_The request_
Reproduce all of the following data verbatim, keeping every line and character unchanged.

_Data shown_
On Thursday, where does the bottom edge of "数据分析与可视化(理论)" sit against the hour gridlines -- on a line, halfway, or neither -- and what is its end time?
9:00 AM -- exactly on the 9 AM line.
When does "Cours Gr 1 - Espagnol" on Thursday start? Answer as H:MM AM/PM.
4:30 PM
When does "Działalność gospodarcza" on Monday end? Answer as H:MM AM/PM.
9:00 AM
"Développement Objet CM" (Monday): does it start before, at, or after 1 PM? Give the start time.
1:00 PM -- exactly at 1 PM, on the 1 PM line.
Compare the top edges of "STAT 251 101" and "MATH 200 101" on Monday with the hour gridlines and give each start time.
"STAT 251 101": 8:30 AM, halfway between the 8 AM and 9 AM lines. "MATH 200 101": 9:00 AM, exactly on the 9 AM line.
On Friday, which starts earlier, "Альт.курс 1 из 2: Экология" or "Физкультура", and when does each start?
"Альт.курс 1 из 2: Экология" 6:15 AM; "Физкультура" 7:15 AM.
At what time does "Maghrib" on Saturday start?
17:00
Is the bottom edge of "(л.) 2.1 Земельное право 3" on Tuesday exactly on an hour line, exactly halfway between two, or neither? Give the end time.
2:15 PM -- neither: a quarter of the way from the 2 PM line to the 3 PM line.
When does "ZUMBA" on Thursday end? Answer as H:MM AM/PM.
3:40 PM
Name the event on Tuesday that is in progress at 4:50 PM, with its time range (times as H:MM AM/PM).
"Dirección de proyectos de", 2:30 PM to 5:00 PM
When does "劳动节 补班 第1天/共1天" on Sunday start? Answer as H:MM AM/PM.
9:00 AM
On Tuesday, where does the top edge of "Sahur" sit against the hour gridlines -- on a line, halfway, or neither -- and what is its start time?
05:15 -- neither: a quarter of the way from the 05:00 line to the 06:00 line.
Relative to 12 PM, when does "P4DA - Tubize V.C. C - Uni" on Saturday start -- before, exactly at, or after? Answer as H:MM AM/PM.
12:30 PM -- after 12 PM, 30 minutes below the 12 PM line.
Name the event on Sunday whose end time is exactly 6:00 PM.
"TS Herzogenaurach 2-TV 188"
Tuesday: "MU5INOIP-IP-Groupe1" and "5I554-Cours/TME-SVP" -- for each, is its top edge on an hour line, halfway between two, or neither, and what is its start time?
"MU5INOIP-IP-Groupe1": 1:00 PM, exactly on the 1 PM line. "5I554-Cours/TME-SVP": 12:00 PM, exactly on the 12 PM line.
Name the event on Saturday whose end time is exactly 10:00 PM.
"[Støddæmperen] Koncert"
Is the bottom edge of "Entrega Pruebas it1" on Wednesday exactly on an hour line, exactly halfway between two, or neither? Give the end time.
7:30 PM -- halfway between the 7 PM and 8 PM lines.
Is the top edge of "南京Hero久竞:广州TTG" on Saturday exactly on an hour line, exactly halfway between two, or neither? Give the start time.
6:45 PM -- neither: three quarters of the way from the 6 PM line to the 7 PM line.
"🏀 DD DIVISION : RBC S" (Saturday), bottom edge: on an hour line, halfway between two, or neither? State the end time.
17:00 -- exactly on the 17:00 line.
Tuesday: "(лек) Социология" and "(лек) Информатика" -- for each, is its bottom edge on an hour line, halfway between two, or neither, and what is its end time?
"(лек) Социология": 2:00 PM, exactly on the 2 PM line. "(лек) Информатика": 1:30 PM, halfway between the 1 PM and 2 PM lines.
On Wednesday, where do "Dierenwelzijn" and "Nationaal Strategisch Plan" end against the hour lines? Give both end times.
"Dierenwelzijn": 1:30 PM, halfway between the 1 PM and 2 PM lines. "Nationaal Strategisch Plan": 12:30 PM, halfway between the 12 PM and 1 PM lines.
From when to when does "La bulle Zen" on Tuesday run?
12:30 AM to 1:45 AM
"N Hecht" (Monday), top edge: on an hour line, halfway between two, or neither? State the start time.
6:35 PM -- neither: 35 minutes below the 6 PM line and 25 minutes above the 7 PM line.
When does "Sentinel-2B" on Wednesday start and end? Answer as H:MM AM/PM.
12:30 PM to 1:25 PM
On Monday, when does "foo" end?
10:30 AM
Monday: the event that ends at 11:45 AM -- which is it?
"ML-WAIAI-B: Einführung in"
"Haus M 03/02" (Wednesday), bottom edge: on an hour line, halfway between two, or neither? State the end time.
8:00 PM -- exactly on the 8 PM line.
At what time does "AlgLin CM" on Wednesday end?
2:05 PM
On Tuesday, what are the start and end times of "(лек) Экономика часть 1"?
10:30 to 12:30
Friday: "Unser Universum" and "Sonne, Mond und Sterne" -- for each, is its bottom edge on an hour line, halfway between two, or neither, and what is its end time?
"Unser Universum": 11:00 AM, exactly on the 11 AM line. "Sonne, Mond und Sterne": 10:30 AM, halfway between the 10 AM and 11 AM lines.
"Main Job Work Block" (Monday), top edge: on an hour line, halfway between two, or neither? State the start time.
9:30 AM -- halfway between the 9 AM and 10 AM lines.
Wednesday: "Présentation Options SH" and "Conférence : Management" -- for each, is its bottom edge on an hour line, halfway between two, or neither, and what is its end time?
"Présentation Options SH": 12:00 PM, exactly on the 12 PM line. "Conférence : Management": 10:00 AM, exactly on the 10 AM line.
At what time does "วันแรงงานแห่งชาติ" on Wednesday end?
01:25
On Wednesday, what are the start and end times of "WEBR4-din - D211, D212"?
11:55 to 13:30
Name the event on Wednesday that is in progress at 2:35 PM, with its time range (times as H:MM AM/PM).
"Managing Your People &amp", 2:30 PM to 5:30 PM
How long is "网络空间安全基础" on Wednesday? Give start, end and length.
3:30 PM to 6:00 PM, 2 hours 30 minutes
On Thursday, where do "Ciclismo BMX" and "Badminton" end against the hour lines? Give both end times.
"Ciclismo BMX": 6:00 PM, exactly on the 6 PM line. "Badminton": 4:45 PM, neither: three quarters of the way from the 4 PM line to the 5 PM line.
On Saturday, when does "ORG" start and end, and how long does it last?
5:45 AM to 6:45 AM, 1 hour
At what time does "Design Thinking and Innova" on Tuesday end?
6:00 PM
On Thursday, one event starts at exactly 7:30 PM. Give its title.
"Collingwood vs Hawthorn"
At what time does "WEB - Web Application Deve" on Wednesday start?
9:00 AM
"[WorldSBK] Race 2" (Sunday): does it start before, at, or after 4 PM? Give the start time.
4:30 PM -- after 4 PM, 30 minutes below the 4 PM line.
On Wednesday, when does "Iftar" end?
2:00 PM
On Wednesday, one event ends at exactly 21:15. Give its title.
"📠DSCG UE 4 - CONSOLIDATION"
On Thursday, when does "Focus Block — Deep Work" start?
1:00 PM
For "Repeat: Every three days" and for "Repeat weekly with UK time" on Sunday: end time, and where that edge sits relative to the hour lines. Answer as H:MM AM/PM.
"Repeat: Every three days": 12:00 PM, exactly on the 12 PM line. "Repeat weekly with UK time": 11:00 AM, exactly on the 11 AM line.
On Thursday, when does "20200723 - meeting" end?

_Exercise output_
On Thursday, where does the bottom edge of "数据分析与可视化(理论)" sit against the hour gridlines -- on a line, halfway, or neither -- and what is its end time?
9:00 AM -- exactly on the 9 AM line.
When does "Cours Gr 1 - Espagnol" on Thursday start? Answer as H:MM AM/PM.
4:30 PM
When does "Działalność gospodarcza" on Monday end? Answer as H:MM AM/PM.
9:00 AM
"Développement Objet CM" (Monday): does it start before, at, or after 1 PM? Give the start time.
1:00 PM -- exactly at 1 PM, on the 1 PM line.
Compare the top edges of "STAT 251 101" and "MATH 200 101" on Monday with the hour gridlines and give each start time.
"STAT 251 101": 8:30 AM, halfway between the 8 AM and 9 AM lines. "MATH 200 101": 9:00 AM, exactly on the 9 AM line.
On Friday, which starts earlier, "Альт.курс 1 из 2: Экология" or "Физкультура", and when does each start?
"Альт.курс 1 из 2: Экология" 6:15 AM; "Физкультура" 7:15 AM.
At what time does "Maghrib" on Saturday start?
17:00
Is the bottom edge of "(л.) 2.1 Земельное право 3" on Tuesday exactly on an hour line, exactly halfway between two, or neither? Give the end time.
2:15 PM -- neither: a quarter of the way from the 2 PM line to the 3 PM line.
When does "ZUMBA" on Thursday end? Answer as H:MM AM/PM.
3:40 PM
Name the event on Tuesday that is in progress at 4:50 PM, with its time range (times as H:MM AM/PM).
"Dirección de proyectos de", 2:30 PM to 5:00 PM
When does "劳动节 补班 第1天/共1天" on Sunday start? Answer as H:MM AM/PM.
9:00 AM
On Tuesday, where does the top edge of "Sahur" sit against the hour gridlines -- on a line, halfway, or neither -- and what is its start time?
05:15 -- neither: a quarter of the way from the 05:00 line to the 06:00 line.
Relative to 12 PM, when does "P4DA - Tubize V.C. C - Uni" on Saturday start -- before, exactly at, or after? Answer as H:MM AM/PM.
12:30 PM -- after 12 PM, 30 minutes below the 12 PM line.
Name the event on Sunday whose end time is exactly 6:00 PM.
"TS Herzogenaurach 2-TV 188"
Tuesday: "MU5INOIP-IP-Groupe1" and "5I554-Cours/TME-SVP" -- for each, is its top edge on an hour line, halfway between two, or neither, and what is its start time?
"MU5INOIP-IP-Groupe1": 1:00 PM, exactly on the 1 PM line. "5I554-Cours/TME-SVP": 12:00 PM, exactly on the 12 PM line.
Name the event on Saturday whose end time is exactly 10:00 PM.
"[Støddæmperen] Koncert"
Is the bottom edge of "Entrega Pruebas it1" on Wednesday exactly on an hour line, exactly halfway between two, or neither? Give the end time.
7:30 PM -- halfway between the 7 PM and 8 PM lines.
Is the top edge of "南京Hero久竞:广州TTG" on Saturday exactly on an hour line, exactly halfway between two, or neither? Give the start time.
6:45 PM -- neither: three quarters of the way from the 6 PM line to the 7 PM line.
"🏀 DD DIVISION : RBC S" (Saturday), bottom edge: on an hour line, halfway between two, or neither? State the end time.
17:00 -- exactly on the 17:00 line.
Tuesday: "(лек) Социология" and "(лек) Информатика" -- for each, is its bottom edge on an hour line, halfway between two, or neither, and what is its end time?
"(лек) Социология": 2:00 PM, exactly on the 2 PM line. "(лек) Информатика": 1:30 PM, halfway between the 1 PM and 2 PM lines.
On Wednesday, where do "Dierenwelzijn" and "Nationaal Strategisch Plan" end against the hour lines? Give both end times.
"Dierenwelzijn": 1:30 PM, halfway between the 1 PM and 2 PM lines. "Nationaal Strategisch Plan": 12:30 PM, halfway between the 12 PM and 1 PM lines.
From when to when does "La bulle Zen" on Tuesday run?
12:30 AM to 1:45 AM
"N Hecht" (Monday), top edge: on an hour line, halfway between two, or neither? State the start time.
6:35 PM -- neither: 35 minutes below the 6 PM line and 25 minutes above the 7 PM line.
When does "Sentinel-2B" on Wednesday start and end? Answer as H:MM AM/PM.
12:30 PM to 1:25 PM
On Monday, when does "foo" end?
10:30 AM
Monday: the event that ends at 11:45 AM -- which is it?
"ML-WAIAI-B: Einführung in"
"Haus M 03/02" (Wednesday), bottom edge: on an hour line, halfway between two, or neither? State the end time.
8:00 PM -- exactly on the 8 PM line.
At what time does "AlgLin CM" on Wednesday end?
2:05 PM
On Tuesday, what are the start and end times of "(лек) Экономика часть 1"?
10:30 to 12:30
Friday: "Unser Universum" and "Sonne, Mond und Sterne" -- for each, is its bottom edge on an hour line, halfway between two, or neither, and what is its end time?
"Unser Universum": 11:00 AM, exactly on the 11 AM line. "Sonne, Mond und Sterne": 10:30 AM, halfway between the 10 AM and 11 AM lines.
"Main Job Work Block" (Monday), top edge: on an hour line, halfway between two, or neither? State the start time.
9:30 AM -- halfway between the 9 AM and 10 AM lines.
Wednesday: "Présentation Options SH" and "Conférence : Management" -- for each, is its bottom edge on an hour line, halfway between two, or neither, and what is its end time?
"Présentation Options SH": 12:00 PM, exactly on the 12 PM line. "Conférence : Management": 10:00 AM, exactly on the 10 AM line.
At what time does "วันแรงงานแห่งชาติ" on Wednesday end?
01:25
On Wednesday, what are the start and end times of "WEBR4-din - D211, D212"?
11:55 to 13:30
Name the event on Wednesday that is in progress at 2:35 PM, with its time range (times as H:MM AM/PM).
"Managing Your People &amp", 2:30 PM to 5:30 PM
How long is "网络空间安全基础" on Wednesday? Give start, end and length.
3:30 PM to 6:00 PM, 2 hours 30 minutes
On Thursday, where do "Ciclismo BMX" and "Badminton" end against the hour lines? Give both end times.
"Ciclismo BMX": 6:00 PM, exactly on the 6 PM line. "Badminton": 4:45 PM, neither: three quarters of the way from the 4 PM line to the 5 PM line.
On Saturday, when does "ORG" start and end, and how long does it last?
5:45 AM to 6:45 AM, 1 hour
At what time does "Design Thinking and Innova" on Tuesday end?
6:00 PM
On Thursday, one event starts at exactly 7:30 PM. Give its title.
"Collingwood vs Hawthorn"
At what time does "WEB - Web Application Deve" on Wednesday start?
9:00 AM
"[WorldSBK] Race 2" (Sunday): does it start before, at, or after 4 PM? Give the start time.
4:30 PM -- after 4 PM, 30 minutes below the 4 PM line.
On Wednesday, when does "Iftar" end?
2:00 PM
On Wednesday, one event ends at exactly 21:15. Give its title.
"📠DSCG UE 4 - CONSOLIDATION"
On Thursday, when does "Focus Block — Deep Work" start?
1:00 PM
For "Repeat: Every three days" and for "Repeat weekly with UK time" on Sunday: end time, and where that edge sits relative to the hour lines. Answer as H:MM AM/PM.
"Repeat: Every three days": 12:00 PM, exactly on the 12 PM line. "Repeat weekly with UK time": 11:00 AM, exactly on the 11 AM line.
On Thursday, when does "20200723 - meeting" end?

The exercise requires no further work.